• _Task 1_: In the thread about plowing with a Jeep TJ, what blade size does theplowmeister use on all his jeeps?
• _Task 2_: Continue the thread about plowing a driveway with a Jeep TJ from where it stops.
-- Source passage start --
# New guy on the block with a question



## Rustyk (Oct 29, 2015)

Hi,currently own 2010 reg. cab. 3500 chevy with 8 1/2 ft.fisher exv plow.Just plow my own driveway with this truck.Been plowing for over 40yrs.980 cat loaders at Bradley Int. Airport -lots- roads and driveways.My question is Jeep TJ 4 banger, small plow.I'm tired of the truck its just to big and I don't use it as a truck any more. Will the jeep fill my needs.I know it won't be a power house or set any speed records but i'm way past that. Thanks for being here and thanks for any replies.I've been lurking for a few yrs and you guys are great.
Rusty


----------



## kimber750 (Sep 19, 2011)

What kind of driveway? 2 car? 2 miles? On the side of mountain?


----------



## Rustyk (Oct 29, 2015)

I knew as soon as I hit post I had left this out and somebody was gonna pounce on it.Small drive.With turn around.I could spit across the whole thing


----------



## kimber750 (Sep 19, 2011)

You should be fine with the Jeep just remember to plow with the storm.


----------



## theplowmeister (Nov 14, 2006)

How small is "small blade" I use 7 1/2 ft blades on all my jeeps. I found the jeep to be almost 2X faster than the PU I started plowing with.

I think you will be surprised.


----------



## JustJeff (Sep 9, 2009)

You'll be absolutely fine. Put any regular duty 7-1/2 foot or light duty plow on your Jeep and have at it.


----------



## Rustyk (Oct 29, 2015)

theplowmeister;2045575 said:


> How small is "small blade" I use 7 1/2 ft blades on all my jeeps. I found the jeep to be almost 2X faster than the PU I started plowing with.
> 
> I think you will be surprised.


Thanks-7 1/2 at least.Getting close to retirement and might plow some neighbor hood drives.Taking my time will the 4 cylinder hold up?
Rusty


----------



## FredG (Oct 15, 2012)

Rustyk;2045656 said:


> Thanks-7 1/2 at least.Getting close to retirement and might plow some neighbor hood drives.Taking my time will the 4 cylinder hold up?
> Rusty


I think it will hold up. I had one as a teen i beat the hell out of it. This does not mean not to be easy with it. I'm sure you know this but if your stuck get pulled out or something. Don't tear it up. Good luck with it.


----------



## theplowmeister (Nov 14, 2006)
-- Source passage end --
-- Raw data start --
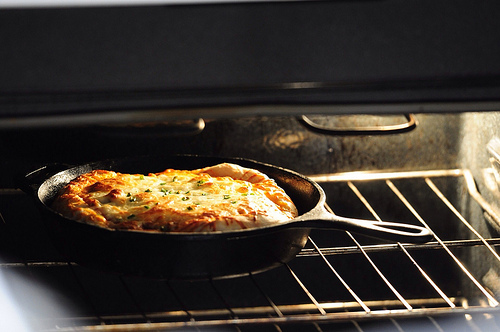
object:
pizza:
[61, 162, 297, 232]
-- Raw data end --
• _Response 1_: 7 1/2 ft blades.

• _Response 2_:
Lots of people plow with the 4 cyl I think it was the only option that had a many plow Co recameded for plow (front GVW limit).


----------



## MLG (Nov 19, 2000)

There will be enough power. I used to plow my drive with an 80's Toyota with probably less than a 90hp motor and that worked great, no power problems. I have a 7' plow on a Cherokee and this year I am going with a 6.6 SUV style blade which is considerably lighter. The wider and heavier blade worked great, but seemed a little overkill, so we'll see how the lighter blade works on snow this winter, to compare.


----------



## Rustyk (Oct 29, 2015)

Thanks very much for the input,you guys confirmed my thoughts.The Jeep is something i've always wanted,had pickups my whole driving time.Time for some fun!Will post pics when I find the right rig.Time to clean up the truck put the plow on it and hang a sign on it.Rusty


----------



## info4tim (Oct 27, 2013)

Rustyk;2045954 said:


> Thanks very much for the input,you guys confirmed my thoughts.The Jeep is something i've always wanted,had pickups my whole driving time.Time for some fun!Will post pics when I find the right rig.Time to clean up the truck put the plow on it and hang a sign on it.Rusty


When jeep shopping, take a screwdriver n hammer along. Carefully check frame for rust! Bang away. Hammer will bounce off good steel. That is - upper n lower control arm areas n esp around/near trans skid plate. Esp in rust belt...lots of folk try to cover rust with rattle cans. Lots of fun n luck in your approaching retirement!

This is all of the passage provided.